Gregorio Araneta III, brother-in-law of President Ferdinand Marcos Jr., has announced the sale of his majority 57% stake in PhilWeb Corporation for ₱1.8 billion. The deal involves the transfer of 829.57 million common shares at ₱2.17 each to Nexora Holdings Inc. and Velora Holdings Inc., two domestic holding companies. This significant transaction marks Araneta’s exit from the gaming technology firm he acquired in 2016 from tycoon Roberto Ongpin.

The announcement was made on October 8, 2025, with PhilWeb disclosing the transaction to the Philippine Stock Exchange (PSE). Following the news, a one-hour trading halt was imposed to allow investors to digest the details. When trading resumed, PhilWeb’s stock price fell by 20.24%, closing at ₱4.06 per share, down from the previous close of ₱5.09.

Changes in PhilWeb’s Ownership Structure and Corporate Governance

As part of the acquisition, the buyers—Nexora and Velora—will be required to conduct a mandatory tender offer, as per Philippine law.
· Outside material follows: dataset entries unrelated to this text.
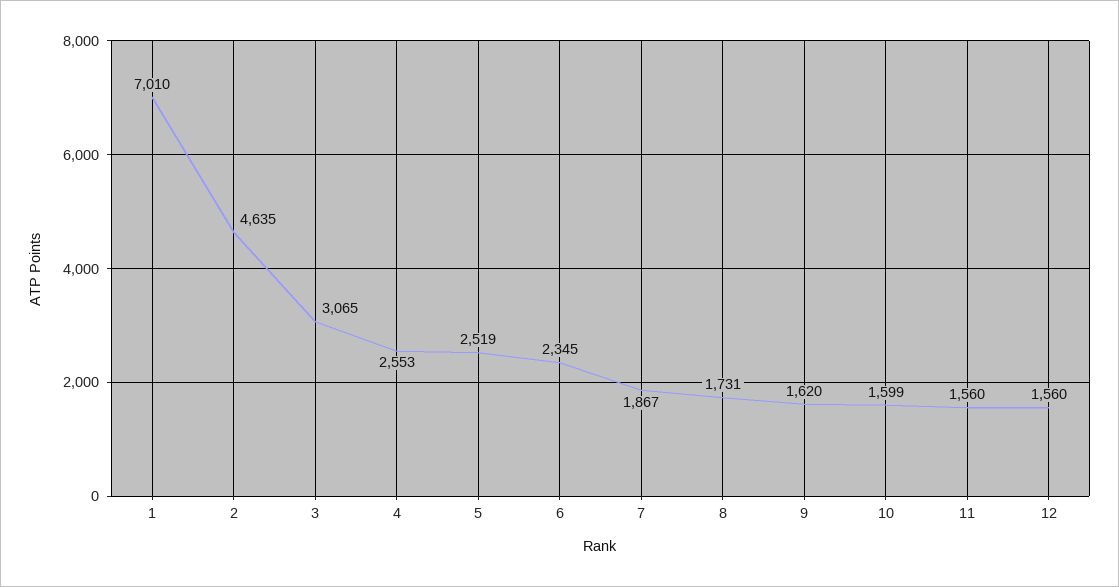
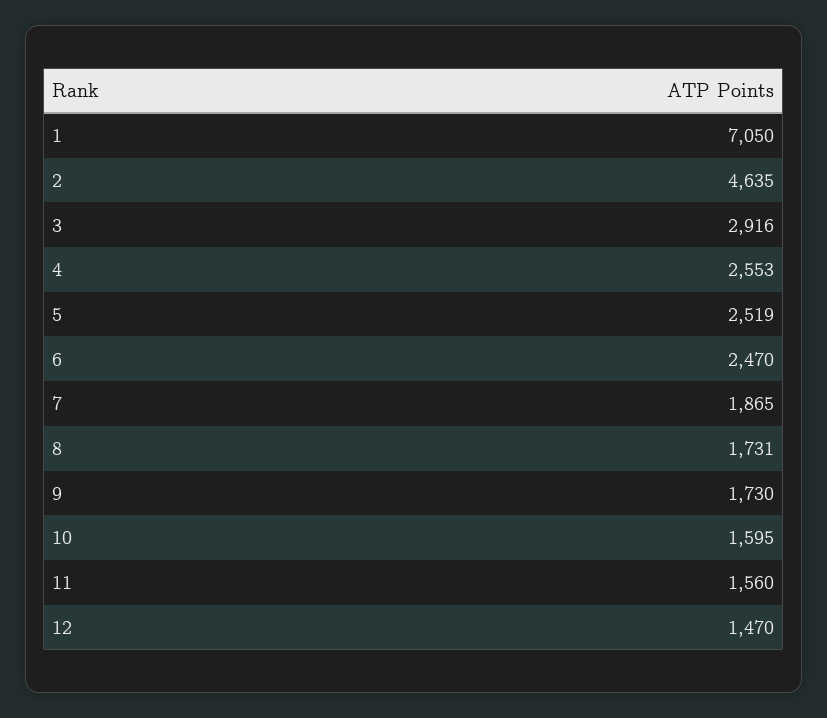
1: 7010 -> 7050
3: 3065 -> 2916
6: 2345 -> 2470
7: 1867 -> 1865
9: 1620 -> 1730
10: 1599 -> 1595
12: 1560 -> 1470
This is because they have acquired more than 35% of PhilWeb’s outstanding voting shares. The tender offer gives all remaining shareholders the opportunity to sell their shares to the new controlling parties at the same price of ₱2.17 per share.
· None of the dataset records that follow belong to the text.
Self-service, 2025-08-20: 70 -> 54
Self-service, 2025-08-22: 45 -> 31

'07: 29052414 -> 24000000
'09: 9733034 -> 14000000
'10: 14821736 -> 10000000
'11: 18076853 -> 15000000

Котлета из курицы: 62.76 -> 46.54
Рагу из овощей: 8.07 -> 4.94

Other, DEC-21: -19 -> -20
As reported by Manila Bulletin, Nexora Holdings is led by PhilWeb’s current president, Edgar Brian K. Ng, who also holds leadership positions at Nexora. Crisanto Roy B. Alcid, PhilWeb’s vice chairman, also has roles at Nexora. The close ties between PhilWeb’s leadership and the buyers suggest a smooth transition in corporate governance. However, as part of the deal, several of PhilWeb’s incumbent directors will step down, and new representatives from the buyers will join the board, subject to the qualifications required by law.

PhilWeb acknowledged that the acquisition could affect its public float and increase the company’s foreign ownership, potentially rising from 4.90% to 40%. However, the company clarified that this increase would not violate foreign ownership limits since it does not own land and is not involved in any nationalized activities.
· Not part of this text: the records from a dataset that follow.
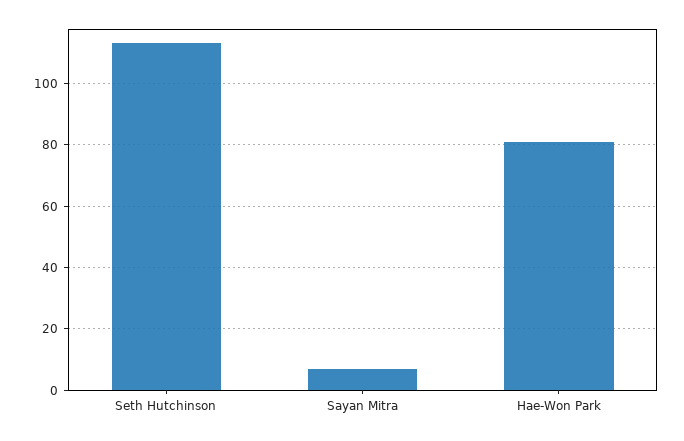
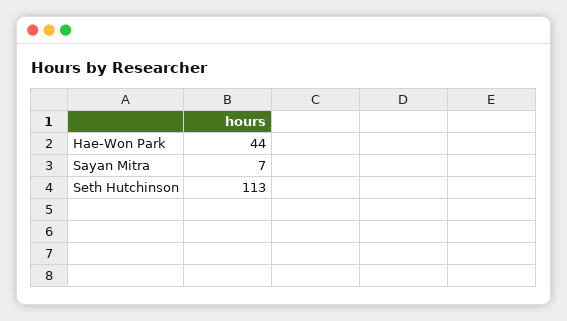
Hae-Won Park: 80 -> 44

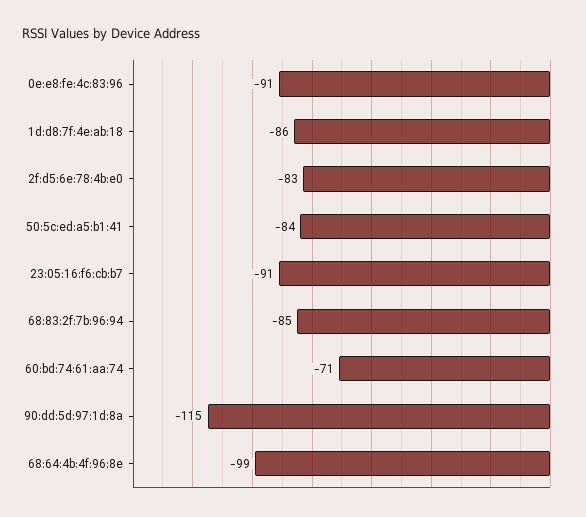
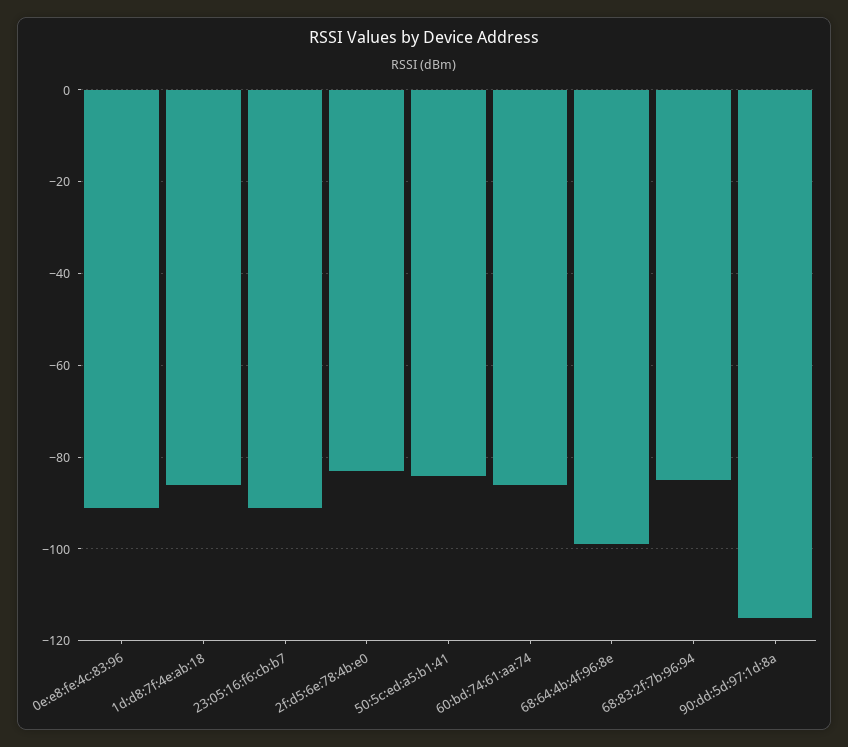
60:bd:74:61:aa:74: -71 -> -85

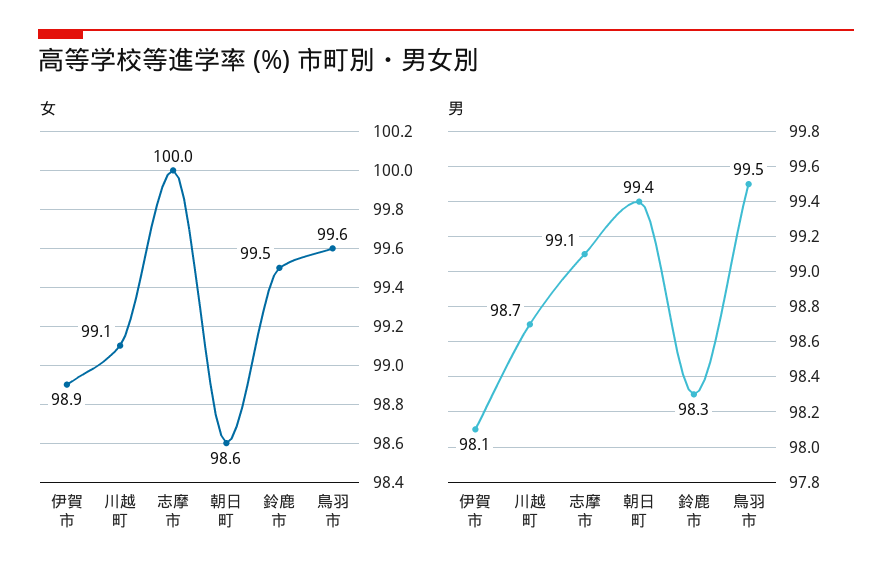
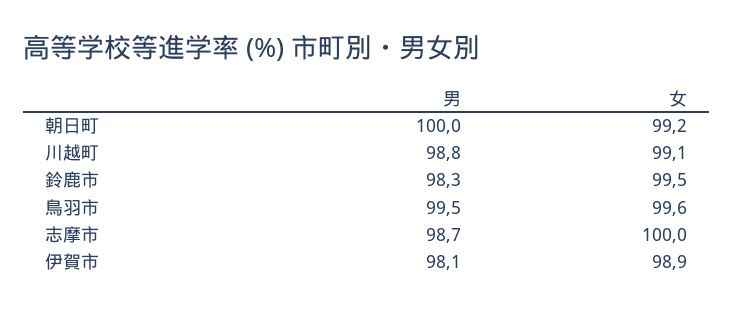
女, 朝日町: 98.6 -> 99.2
男, 川越町: 98.7 -> 98.8
男, 志摩市: 99.1 -> 98.7
男, 朝日町: 99.4 -> 100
The Impact of Araneta’s Exit

Gregorio Araneta’s exit from PhilWeb comes after nearly a decade of ownership, during which he acquired the company from Roberto Ongpin following regulatory challenges during the Duterte administration. Araneta’s sale price is significantly lower than the original ₱2.60 per share he paid in 2016, reflecting the struggles PhilWeb faced during that period.

While Araneta’s departure opens the door for potential changes in the company’s direction, PhilWeb’s stakeholders will be closely monitoring the impact of the mandatory tender offer and the shifts in leadership. Some analysts speculate that this deal could lead to a backdoor listing for one of the buying companies, although this has not been confirmed. The future of PhilWeb under the new control could lead to a shift in its strategy within the competitive gaming sector.

PhilWeb, currently licensed by the Philippine Amusement and Gaming Corporation (PAGCOR) to operate e-games stations, has maintained its position as a leader in the online gaming technology space in the Philippines. With the new owners in place, the company is likely to undergo adjustments in its operations to align with their business strategies, potentially leading to changes in the services it provides or its market focus.